Dean died in a car crash as Giant finished
shooting. He was set next to play in Somebody Up
There Likes Me, proof that he could not always
have expected parts or directors as good as Rebel
and Ray. He might have faltered, as often as
Brando did. Equally, he might have become
the man in Last Tango.
Before fame, he won prizes playing an Arab boy
in a Broadway version of Gide's The Immoralist, and then went to Hollywood and three small
parts: Sailor Beware (51, Jack Arnold); Fixed Bayonets (51, Samuel Fuller); and Has Anybody Seen My Gal? (52, Douglas Sirk).
When Dean died, Valentino had been gone just
thirty vears. Now, Dean is over fifty years dead.

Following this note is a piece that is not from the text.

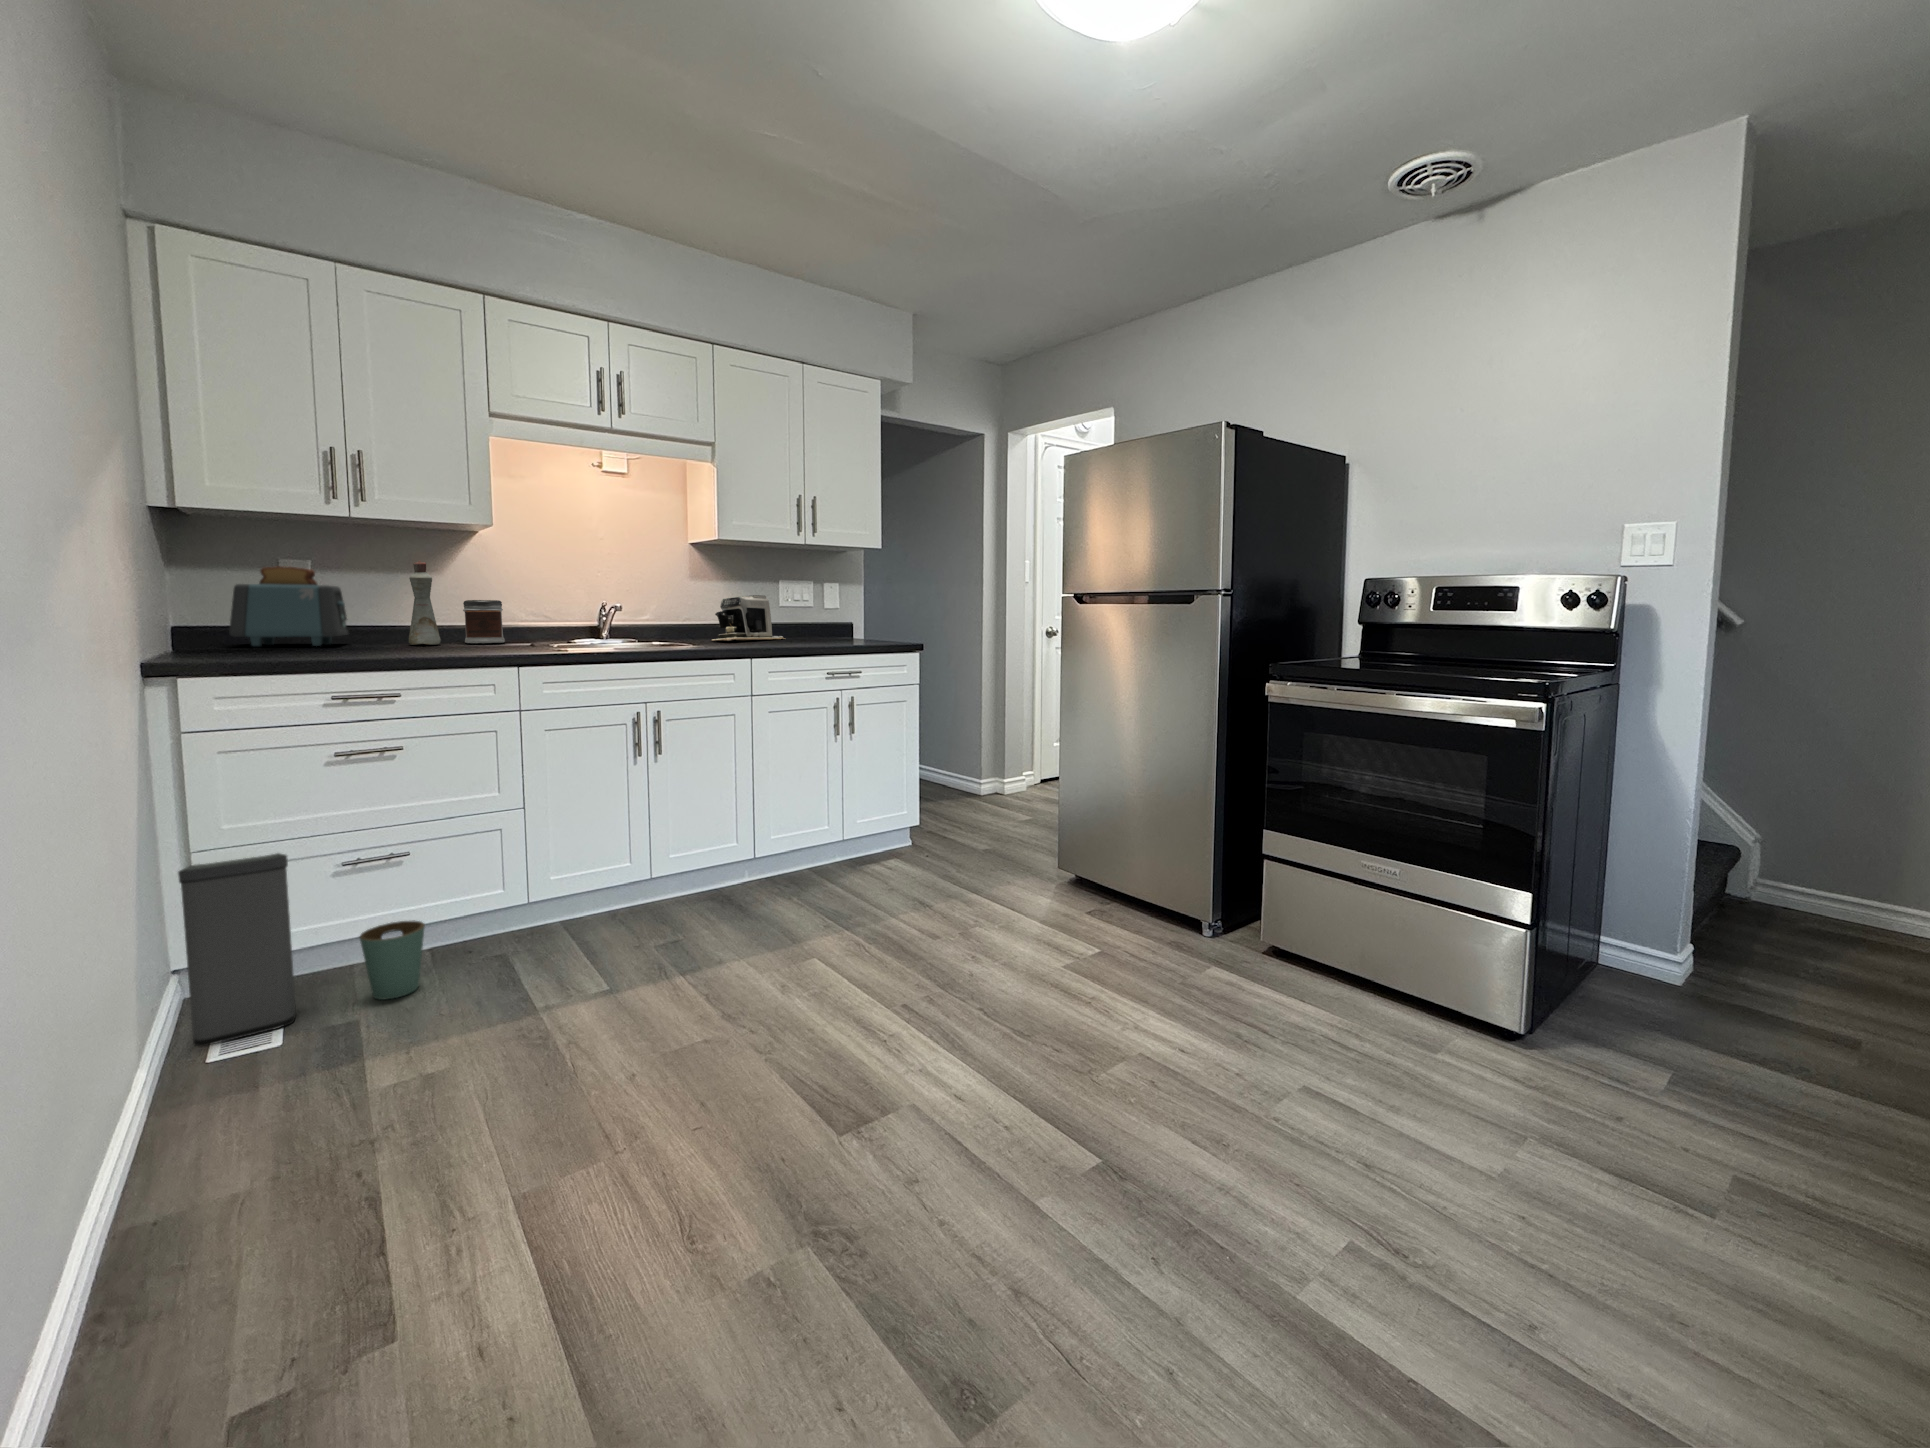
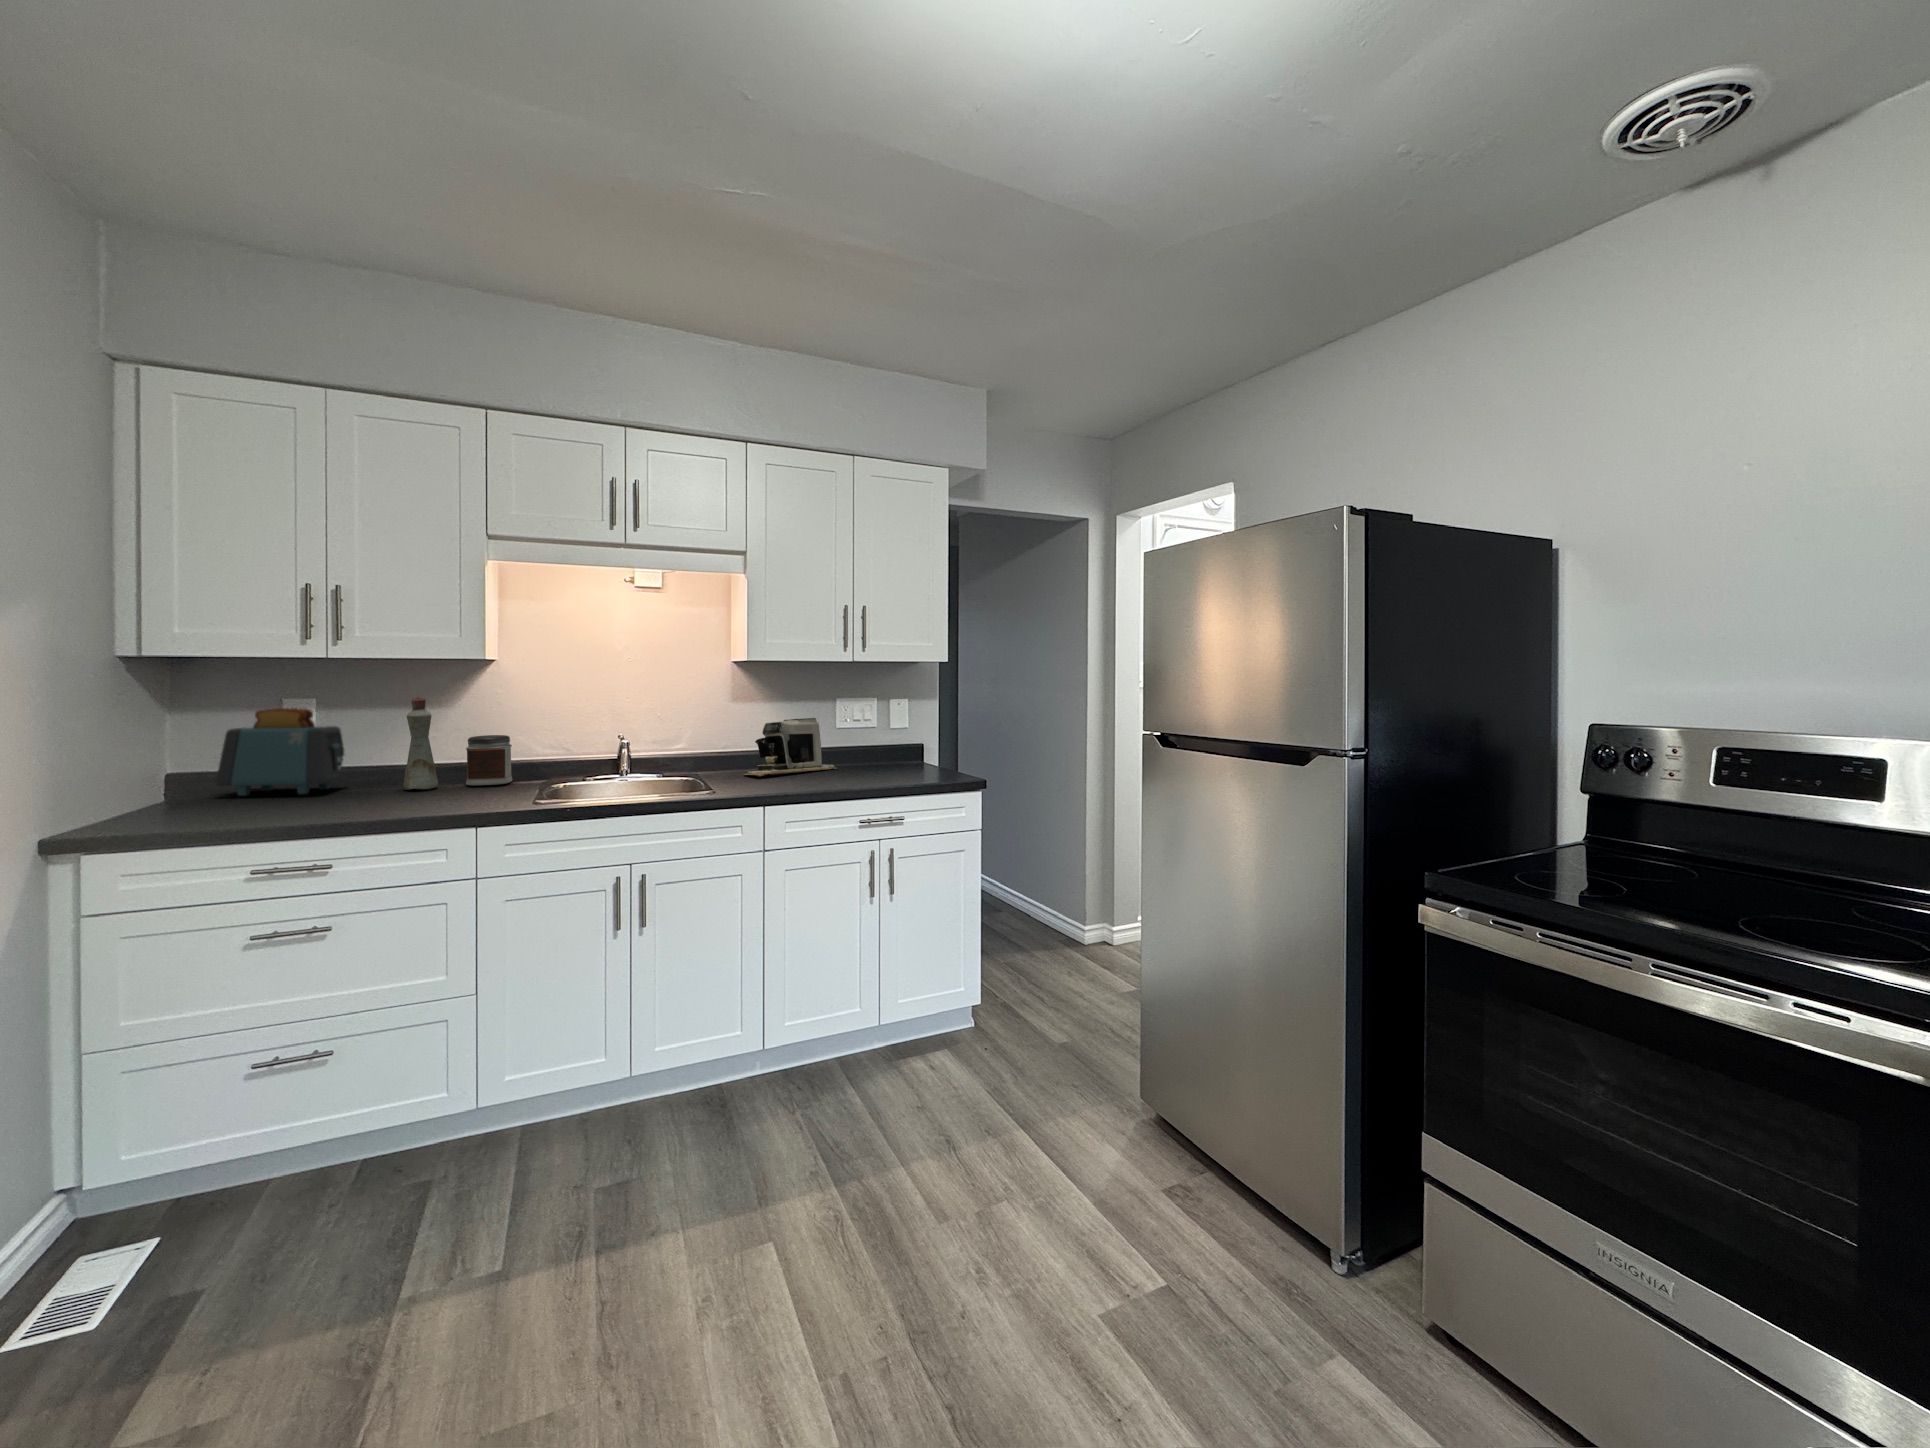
trash can: present [178,853,425,1046] -> none [23,1066,321,1311]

Dean is not dated yet. New kids, without
movie theatres to find him in, still fall under
his sway. The poor man's version of Dean still come off the Hollywood conveyor with regularity (anyone remember Stephen McHattie?) but each new generation quickly consigns them to rebel without a clue. There will never be another like him. It's easier now to see Dean's intelligence, his dismay, and his sexual ambiguity. But he changed so much, in such a short time.